How reproducible is it? Is it reproducible even after xfs_repair?

If so, can you try Mandy's patch below, to see if it is addressing
the root cause of your problem? If problems persist, a reproducible
test case would be wonderful, if one can be found..

cheers.

--
Nathan


Fix nused counter. It's currently getting set to -1 rather than getting
decremented by 1. Since nused never reaches 0, the "if (!free->hdr.nused)"
check in xfs_dir2_leafn_remove() fails every time and xfs_dir2_shrink_inode()
doesn't get called when it should. This causes extra blocks to be left on
an empty directory and the directory in unable to be converted back to
inline extent mode.

Signed-off-by: Mandy Kirkconnell <alki...@sgi.com>
Signed-off-by: Nathan Scott <nat...@sgi.com>

--- a/fs/xfs/xfs_dir2_node.c 2006-06-20 16:00:45.000000000 +1000
+++ b/fs/xfs/xfs_dir2_node.c 2006-06-20 16:00:45.000000000 +1000
@@ -972,7 +972,7 @@ xfs_dir2_leafn_remove(
/*
* One less used entry in the free table.

* _AIM OF THE EXERCISE_: Extend the XFS mailing-list message about the nused counter fix, picking up right after its last line. The records are not needed for anything here.

* _DATA EXCERPTS_:
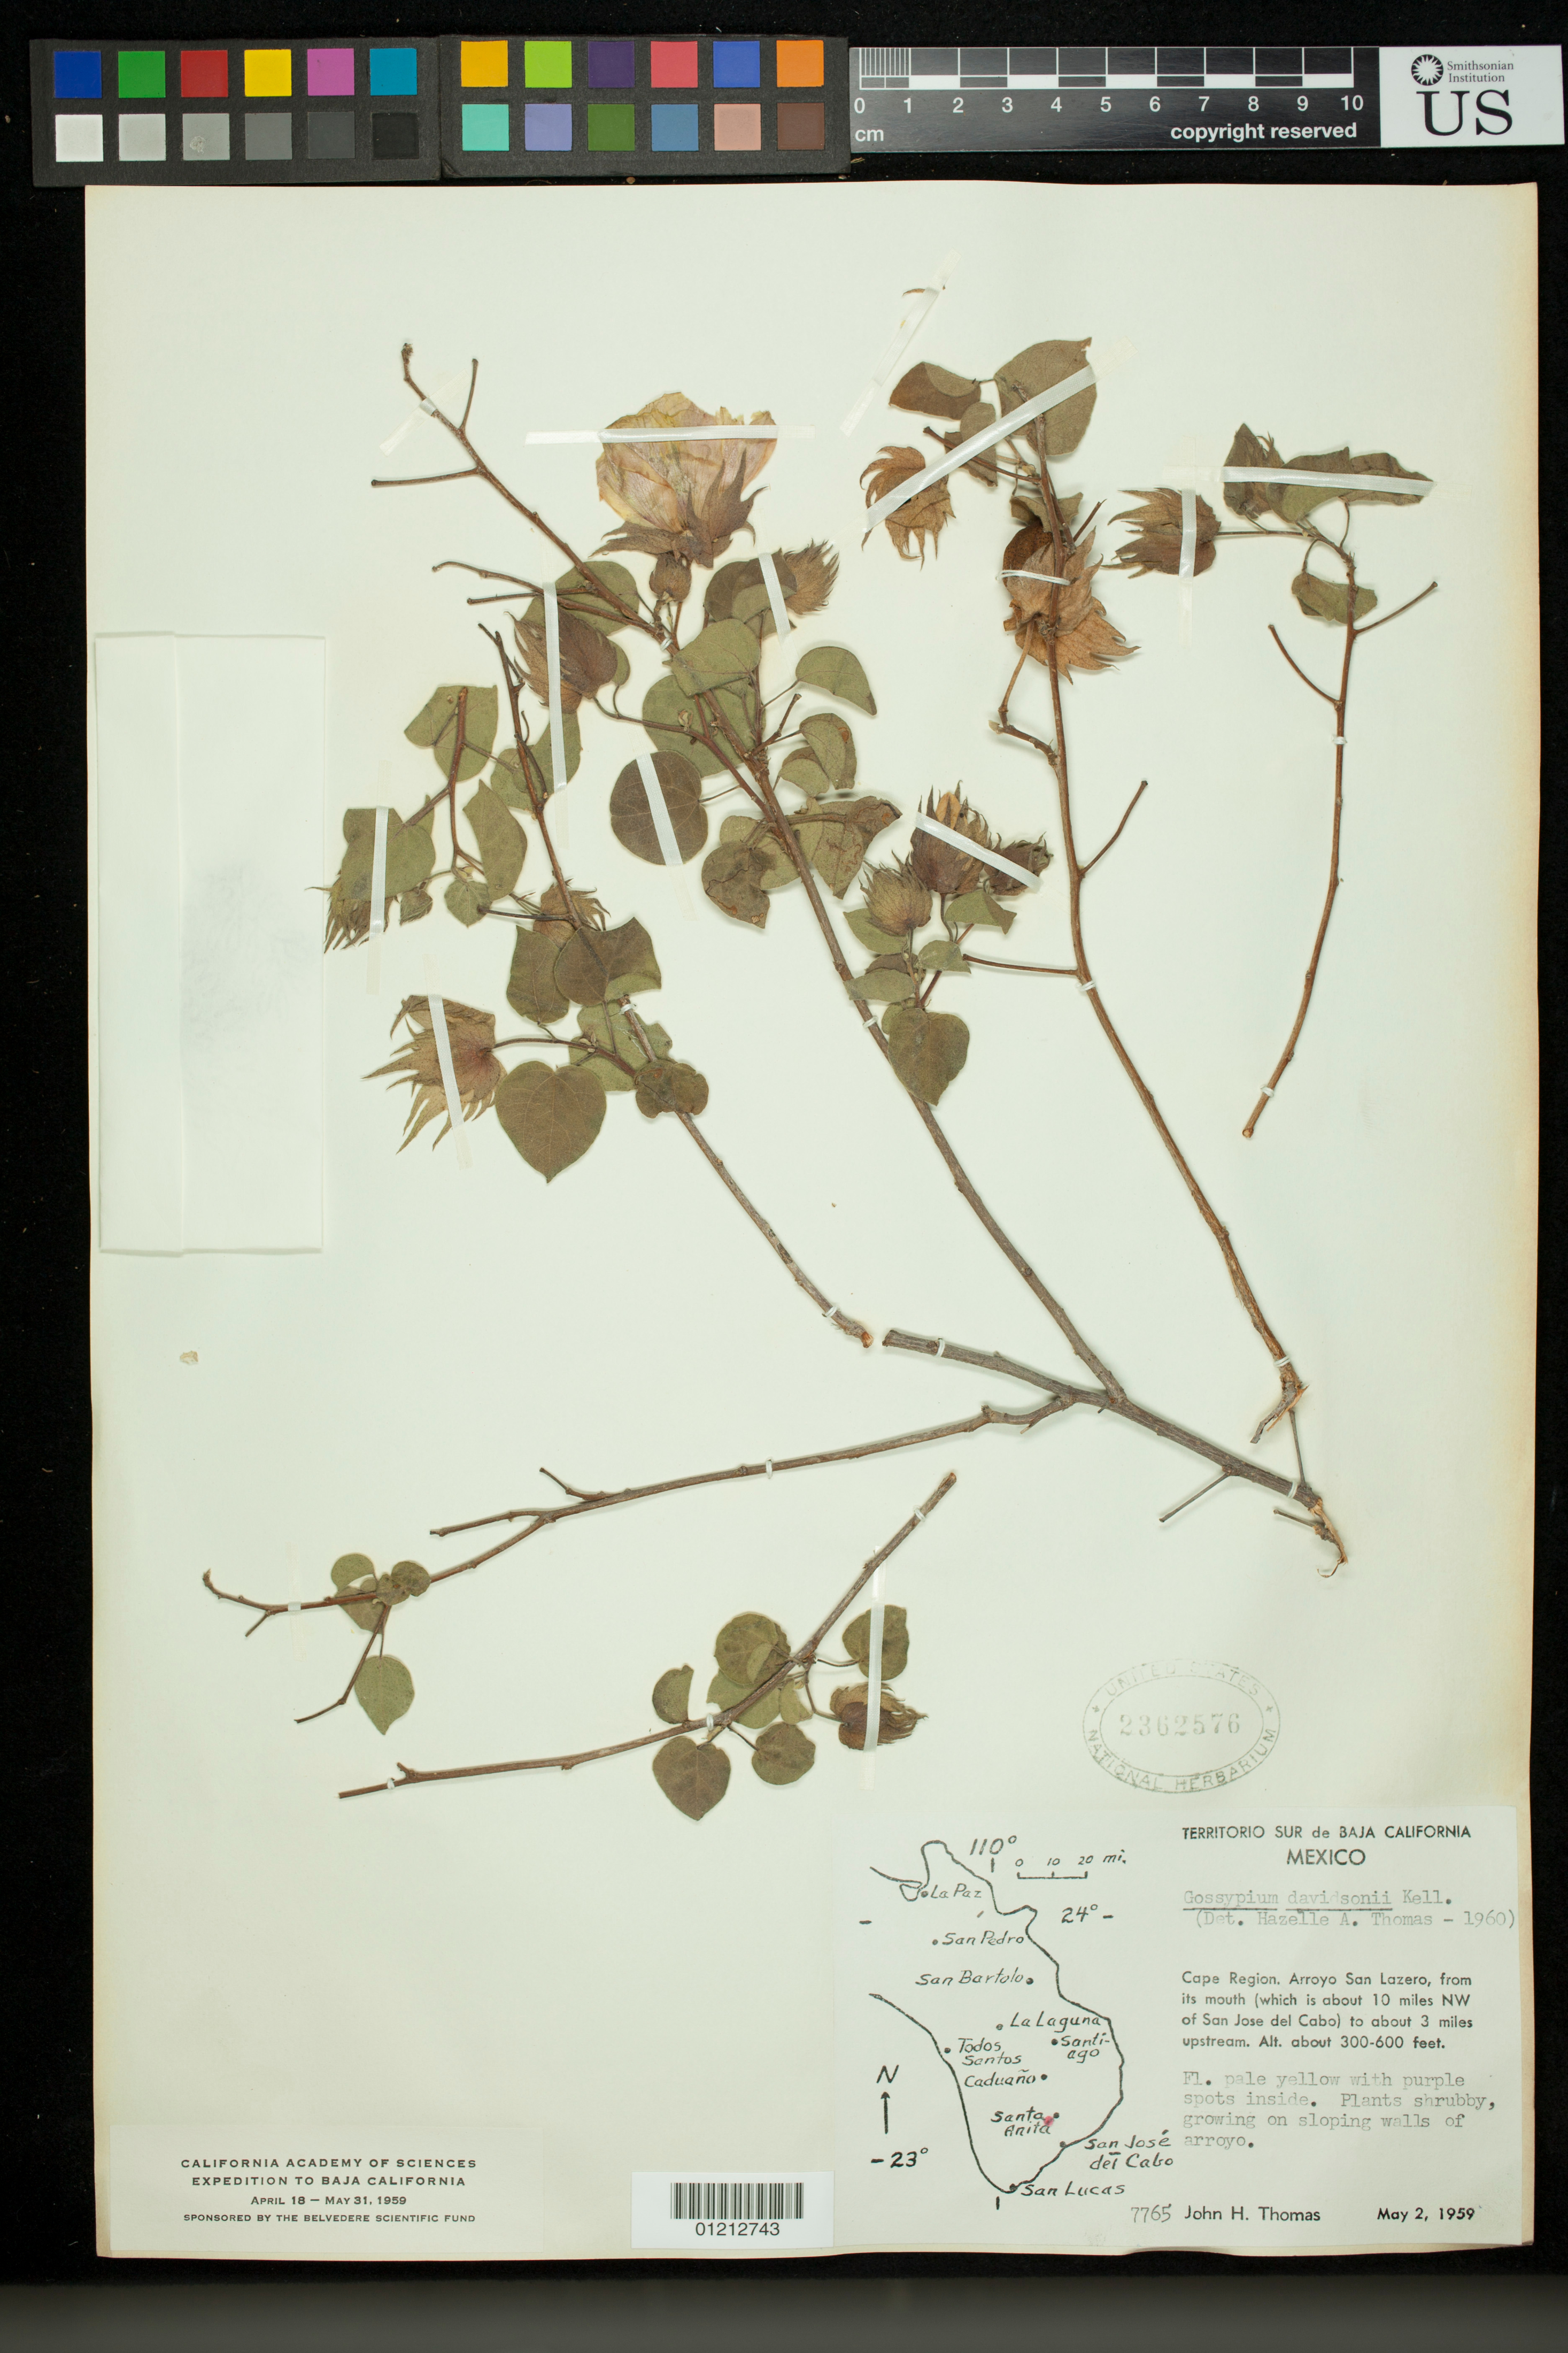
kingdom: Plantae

...

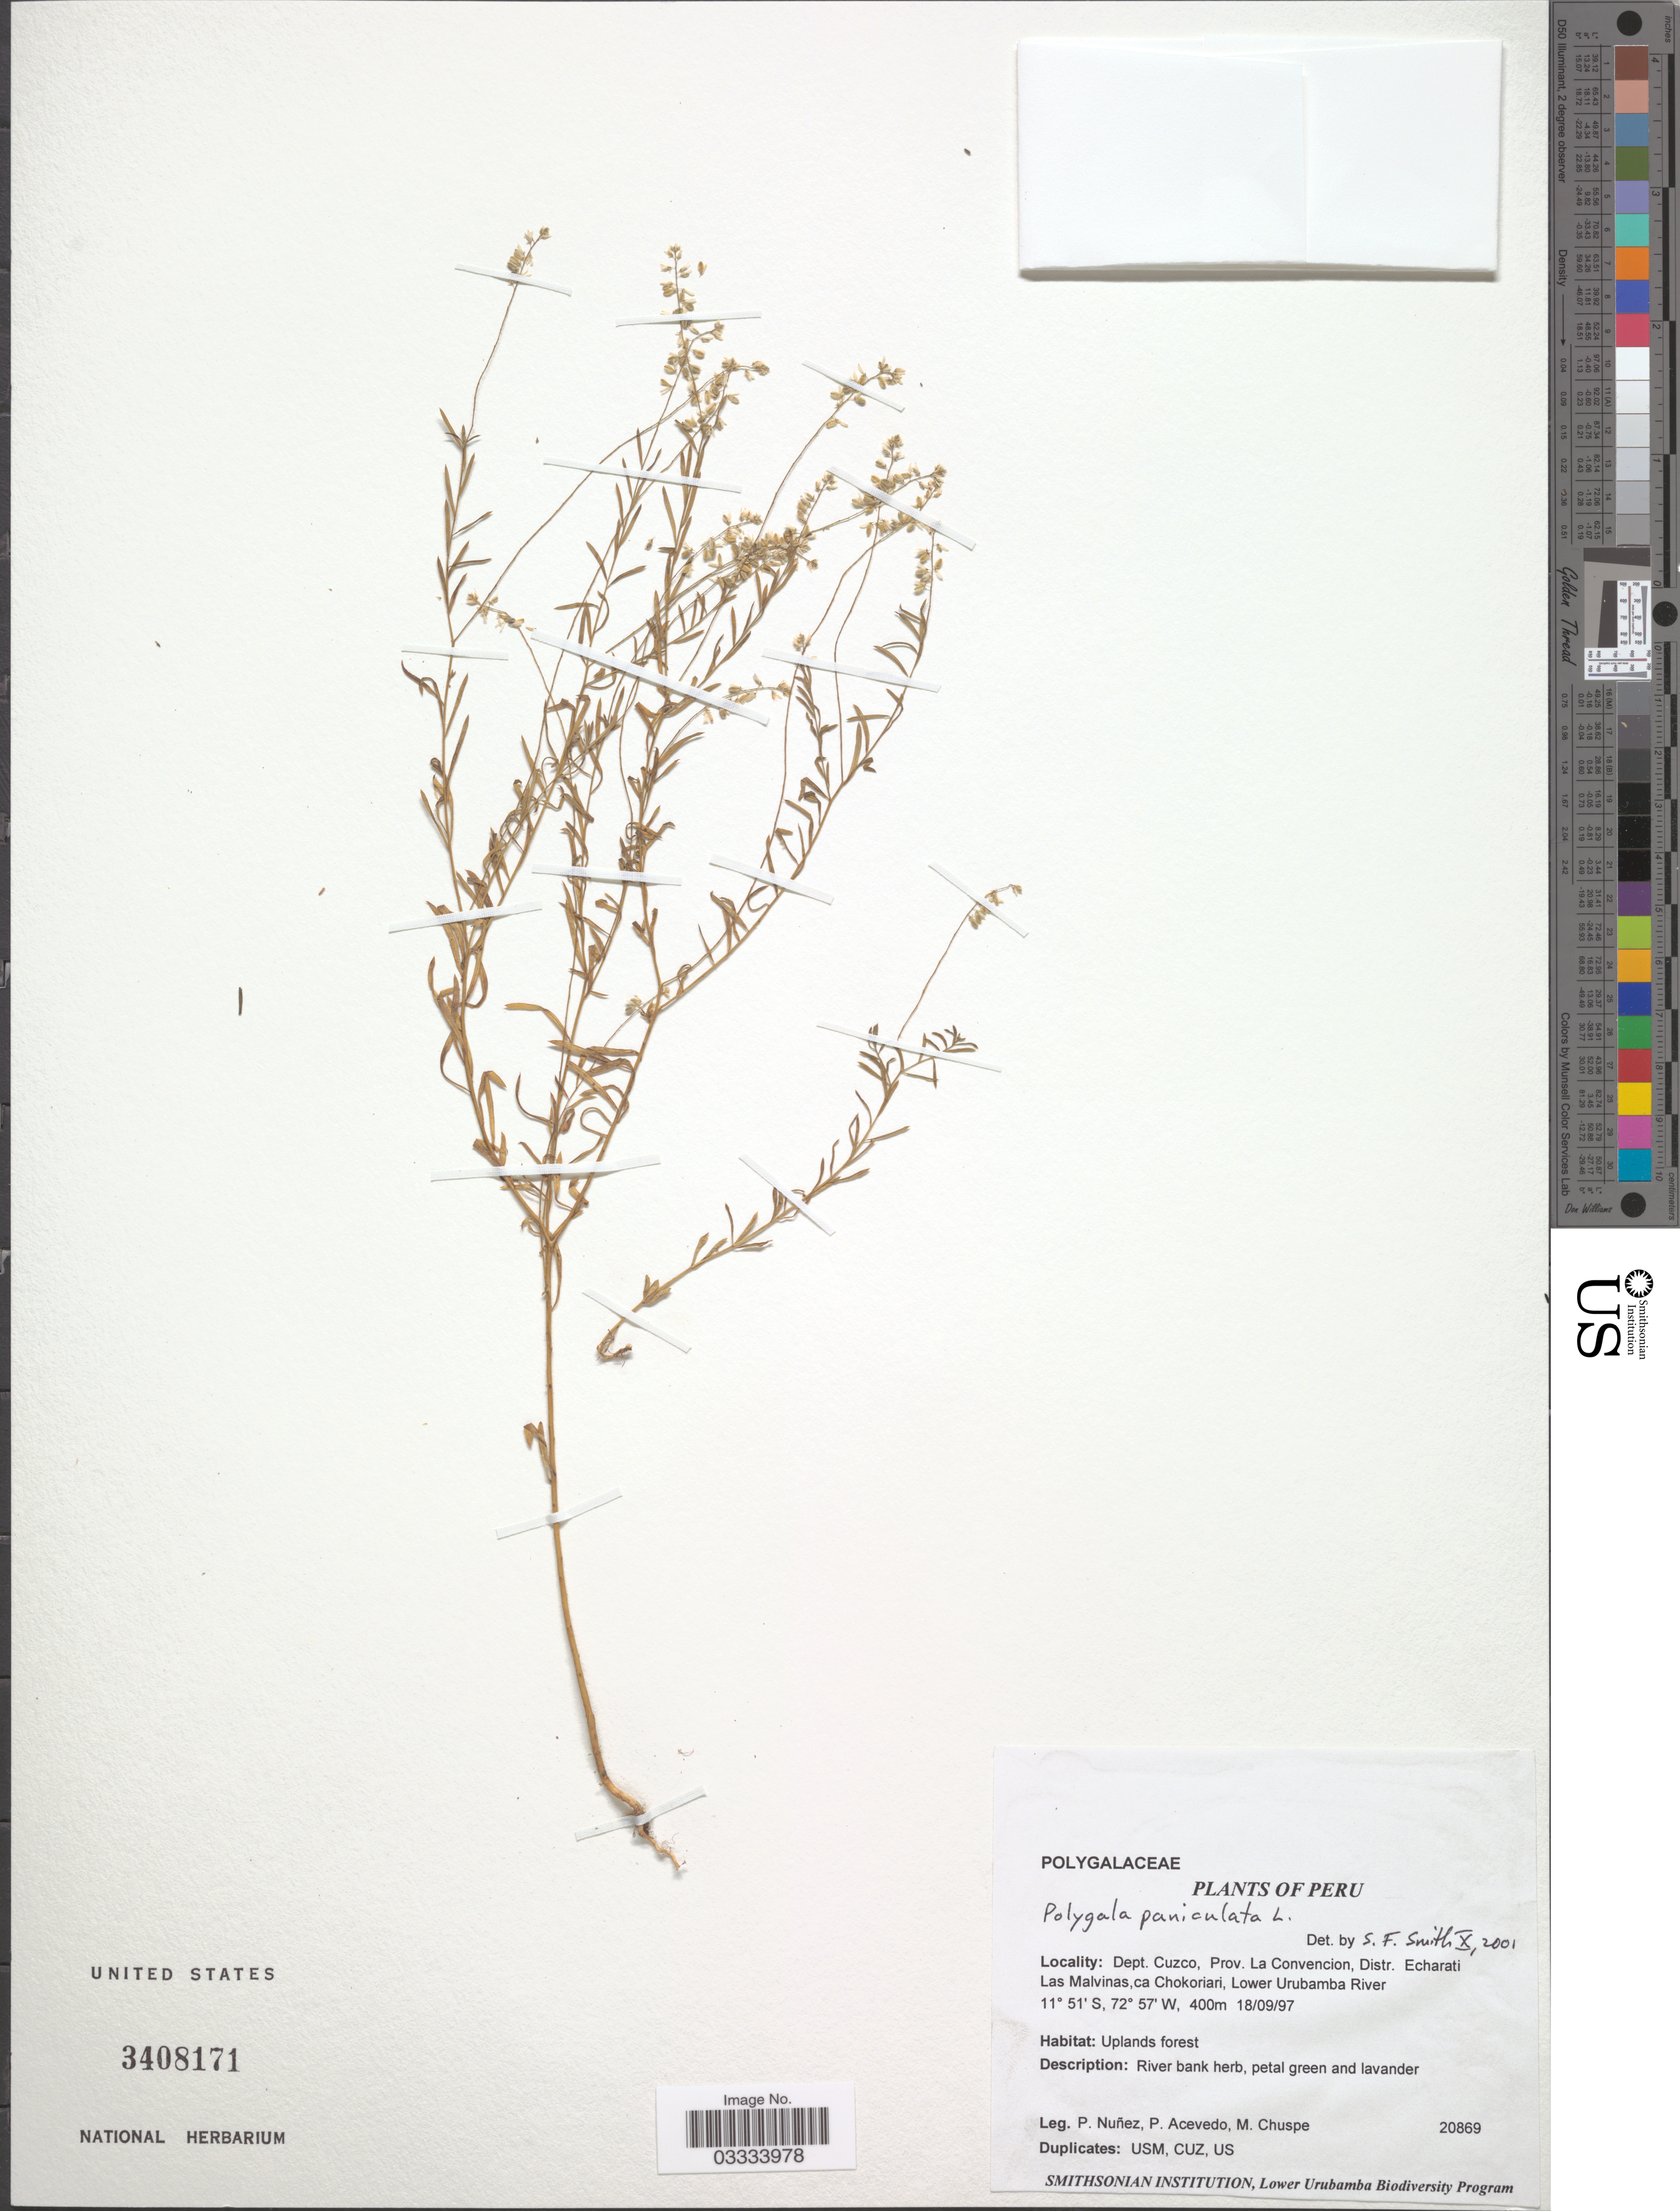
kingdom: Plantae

* _REPLY_:
*/
- free->hdr.nused = cpu_to_be32(-1);
+ be32_add(&free->hdr.nused, -1);
xfs_dir2_free_log_header(tp, fbp);
/*
* If this was the last entry in the table, we can

Avuton Olrich

unread,
Jun 20, 2006, 2:40:24 AM6/20/06
to Nathan Scott, linux-...@vger.kernel.org, x...@oss.sgi.com
On 6/19/06, Nathan Scott <nat...@sgi.com> wrote:
> On Mon, Jun 19, 2006 at 12:44:58AM -0700, Avuton Olrich wrote:
> > ..
> > Hello, when trying to recursively delete a directory (same directory
> > twice) from my 500gb hard drive I get a problem. It crashed first in
> > 2.6.16.20, then I upgraded to try to get rid of the issue. This one is
> > from 2.6.17:
>
> How reproducible is it? Is it reproducible even after xfs_repair?

Happens every time I try to remove that inode (directory). xfs_repair
ends with a fatal error:

Phase 6 - check inode connectivity...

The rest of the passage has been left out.